HELP ME PLEASE!!!

in #horror8 years ago

Dear Steemit Friends,

It was a constant source of worry to my parents that I couldn’t sleep until Jake (my teddy bear) was tucked under my arm. I know you might be thinking that I am a bit weird but I promise you I am not. It’s just that Jake has been my only companion for over two years now. I had succeeded in alienating all my friends from me due to my constant fear of being hunted but can you blame me?

The very first time this happened I was in class gathering my books to go home for the day, most of my classmates had already left and we were not more than six remaining. Suddenly, I felt a hand touch me and call my name. When I turned to respond, I was confronted with this abominable figure that has hunted me ever since. I don’t remember much that happened after that encounter that day, all I remember is rendering a loud shriek and suddenly all went blank.

Several days later I woke up in the hospital with IV’s protruding from my arm. I couldn’t remember immediately what had happened but with time it started coming back to me and I couldn’t control the flow of tears pouring from my eyes. I never felt lonelier because I knew I couldn’t tell anyone including my parents what I had seen. They might think I am crazy and perhaps put me in a mental institution even when I knew I was not mad. But the greater cause of my silence was that I feared that whatever that was which appeared to me was watching me very closely. I could always feel the hairs on the back of my neck rise whenever it was around.

All attempts made towards coercing me to return to school proved abortive after I recovered. I opted for home schooling because I always felt a bit safer when I was at home at least in the day time but at night I could barely sleep. As soon as the clock clicked 9:00pm I began to hear strange scrapings on the walls and the ceiling. Initially I thought it was an earthquake but when the scratching sound became louder and even more vigorous I began to suspect that something out of the ordinary was going on.

Instinctively I drew Jake to my side hugging it tightly and muttering ‘All is well’ repeatedly to myself as I have seen it being done in the movie 3 idiots.
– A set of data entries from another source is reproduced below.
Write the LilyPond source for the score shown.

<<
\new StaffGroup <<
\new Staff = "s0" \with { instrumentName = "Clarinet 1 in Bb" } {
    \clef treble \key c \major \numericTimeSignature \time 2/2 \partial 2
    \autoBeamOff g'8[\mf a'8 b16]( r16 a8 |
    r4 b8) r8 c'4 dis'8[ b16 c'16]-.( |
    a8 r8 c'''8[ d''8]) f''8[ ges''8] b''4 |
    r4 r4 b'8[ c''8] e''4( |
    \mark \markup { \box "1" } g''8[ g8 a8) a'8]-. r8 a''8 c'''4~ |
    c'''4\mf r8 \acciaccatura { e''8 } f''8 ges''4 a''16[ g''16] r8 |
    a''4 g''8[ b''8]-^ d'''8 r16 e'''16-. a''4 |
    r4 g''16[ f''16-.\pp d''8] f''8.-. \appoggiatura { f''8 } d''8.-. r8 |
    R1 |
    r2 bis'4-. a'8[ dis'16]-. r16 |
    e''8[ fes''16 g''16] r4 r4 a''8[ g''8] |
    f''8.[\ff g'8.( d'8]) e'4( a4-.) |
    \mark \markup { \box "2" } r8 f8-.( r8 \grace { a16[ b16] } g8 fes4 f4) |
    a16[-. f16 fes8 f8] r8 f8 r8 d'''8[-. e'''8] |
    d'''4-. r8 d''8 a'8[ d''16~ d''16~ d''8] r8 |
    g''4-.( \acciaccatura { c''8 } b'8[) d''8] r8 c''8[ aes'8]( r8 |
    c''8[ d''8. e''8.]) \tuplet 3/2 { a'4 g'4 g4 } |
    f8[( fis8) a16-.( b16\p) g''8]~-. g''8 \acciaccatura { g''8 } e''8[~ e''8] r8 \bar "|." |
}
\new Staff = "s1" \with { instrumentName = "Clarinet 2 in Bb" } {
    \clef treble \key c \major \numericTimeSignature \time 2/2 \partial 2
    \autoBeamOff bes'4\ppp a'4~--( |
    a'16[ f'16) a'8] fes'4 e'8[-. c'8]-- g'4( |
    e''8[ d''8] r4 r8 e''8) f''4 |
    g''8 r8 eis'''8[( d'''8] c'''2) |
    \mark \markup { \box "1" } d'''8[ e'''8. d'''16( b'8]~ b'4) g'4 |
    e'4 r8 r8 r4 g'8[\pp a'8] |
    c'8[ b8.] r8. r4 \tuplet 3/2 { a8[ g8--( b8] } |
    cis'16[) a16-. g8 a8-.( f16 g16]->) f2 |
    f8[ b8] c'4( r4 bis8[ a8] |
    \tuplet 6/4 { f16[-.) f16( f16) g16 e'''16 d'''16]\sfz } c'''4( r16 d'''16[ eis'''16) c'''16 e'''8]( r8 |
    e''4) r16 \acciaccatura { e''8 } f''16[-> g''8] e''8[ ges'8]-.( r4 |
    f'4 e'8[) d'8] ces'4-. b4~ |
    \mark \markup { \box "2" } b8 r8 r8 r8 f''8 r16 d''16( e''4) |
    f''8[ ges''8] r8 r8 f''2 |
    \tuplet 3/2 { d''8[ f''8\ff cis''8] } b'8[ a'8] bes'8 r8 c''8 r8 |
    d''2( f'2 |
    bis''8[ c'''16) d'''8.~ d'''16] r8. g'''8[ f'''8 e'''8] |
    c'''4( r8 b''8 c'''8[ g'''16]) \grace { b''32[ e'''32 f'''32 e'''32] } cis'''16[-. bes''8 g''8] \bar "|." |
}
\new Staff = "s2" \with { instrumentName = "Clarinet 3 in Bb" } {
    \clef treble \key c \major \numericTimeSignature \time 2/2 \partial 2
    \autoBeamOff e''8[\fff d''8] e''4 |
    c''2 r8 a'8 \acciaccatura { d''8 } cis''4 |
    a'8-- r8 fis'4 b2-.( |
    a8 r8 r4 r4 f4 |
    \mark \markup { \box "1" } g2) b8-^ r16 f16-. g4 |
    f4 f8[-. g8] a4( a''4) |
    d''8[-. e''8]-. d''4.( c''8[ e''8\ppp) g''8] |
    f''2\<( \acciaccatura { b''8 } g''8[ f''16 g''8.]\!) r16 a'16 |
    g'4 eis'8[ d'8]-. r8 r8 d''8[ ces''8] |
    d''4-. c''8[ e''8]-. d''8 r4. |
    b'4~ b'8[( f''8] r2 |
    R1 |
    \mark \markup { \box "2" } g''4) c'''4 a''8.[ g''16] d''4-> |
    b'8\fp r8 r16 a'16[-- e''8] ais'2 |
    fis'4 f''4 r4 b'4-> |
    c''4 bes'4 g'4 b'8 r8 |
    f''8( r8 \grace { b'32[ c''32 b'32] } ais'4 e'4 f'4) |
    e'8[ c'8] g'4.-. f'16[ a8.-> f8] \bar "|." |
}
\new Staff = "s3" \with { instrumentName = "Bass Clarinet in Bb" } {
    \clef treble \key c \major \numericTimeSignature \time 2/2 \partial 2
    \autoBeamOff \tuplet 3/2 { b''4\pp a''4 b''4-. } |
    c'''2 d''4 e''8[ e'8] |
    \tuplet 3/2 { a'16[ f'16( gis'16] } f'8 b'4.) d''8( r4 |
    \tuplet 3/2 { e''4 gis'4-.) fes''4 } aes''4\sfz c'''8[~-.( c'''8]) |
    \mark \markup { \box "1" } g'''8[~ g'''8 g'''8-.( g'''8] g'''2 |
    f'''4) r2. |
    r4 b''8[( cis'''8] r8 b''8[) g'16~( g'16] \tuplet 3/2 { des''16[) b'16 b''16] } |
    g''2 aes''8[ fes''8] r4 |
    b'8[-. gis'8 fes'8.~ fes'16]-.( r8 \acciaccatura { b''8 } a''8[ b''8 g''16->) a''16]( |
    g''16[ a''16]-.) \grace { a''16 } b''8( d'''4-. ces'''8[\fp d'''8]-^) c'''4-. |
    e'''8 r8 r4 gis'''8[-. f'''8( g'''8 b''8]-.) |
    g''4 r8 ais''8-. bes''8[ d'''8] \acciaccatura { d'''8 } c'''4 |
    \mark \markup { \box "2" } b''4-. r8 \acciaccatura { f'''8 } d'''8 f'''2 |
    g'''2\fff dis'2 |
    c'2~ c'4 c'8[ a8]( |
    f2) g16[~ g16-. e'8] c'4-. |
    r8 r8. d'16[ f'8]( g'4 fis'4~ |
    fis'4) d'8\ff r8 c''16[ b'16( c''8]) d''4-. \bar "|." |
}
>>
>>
I know it might not work out but I feel putting off the light is my best bet right now and with any luck it won’t be able to find me under the bed typing this message with my tab.
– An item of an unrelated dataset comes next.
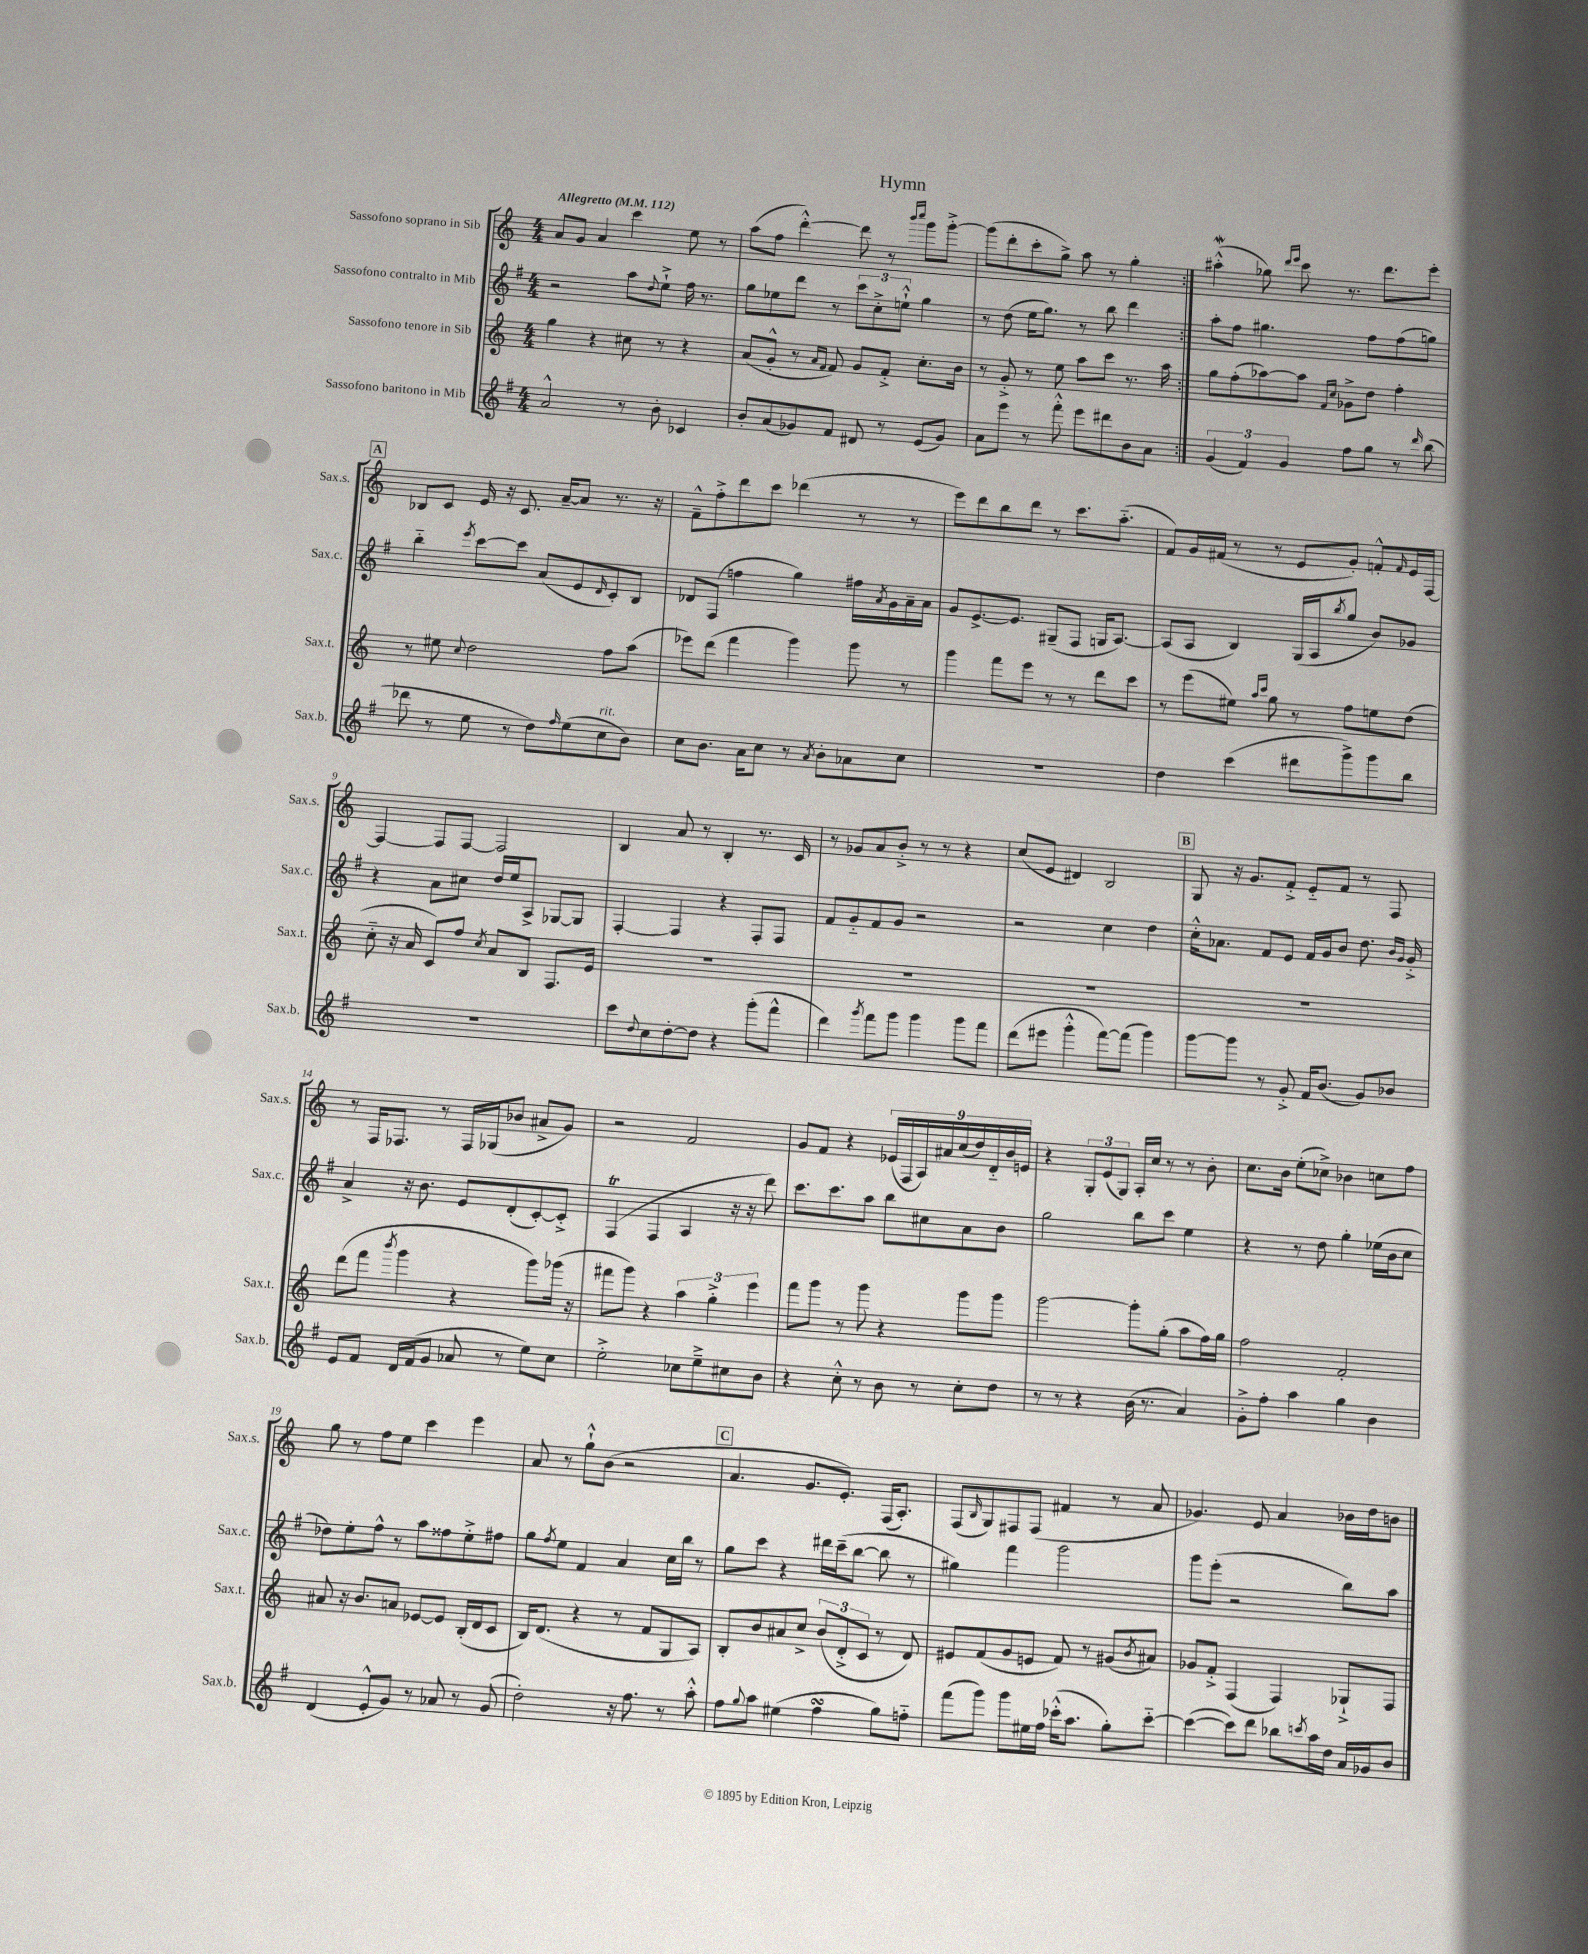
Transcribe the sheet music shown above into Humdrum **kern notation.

Its rotten luck that I happen to be home alone today. I just want someone to know what is going on with me, someone who would be able to relate what happened to me if something eventually happens to me this night. I have heard that steemit has a lot of followership, just maybe one of you would be able to give a solution concerning this freak that perturbs me almost every fortnight i.e. if I survive through this night’s ordeal. I am gradually beginning to lose my mind and I don’t know just how much of this I can take. Please don’t think I am crazy because I am not!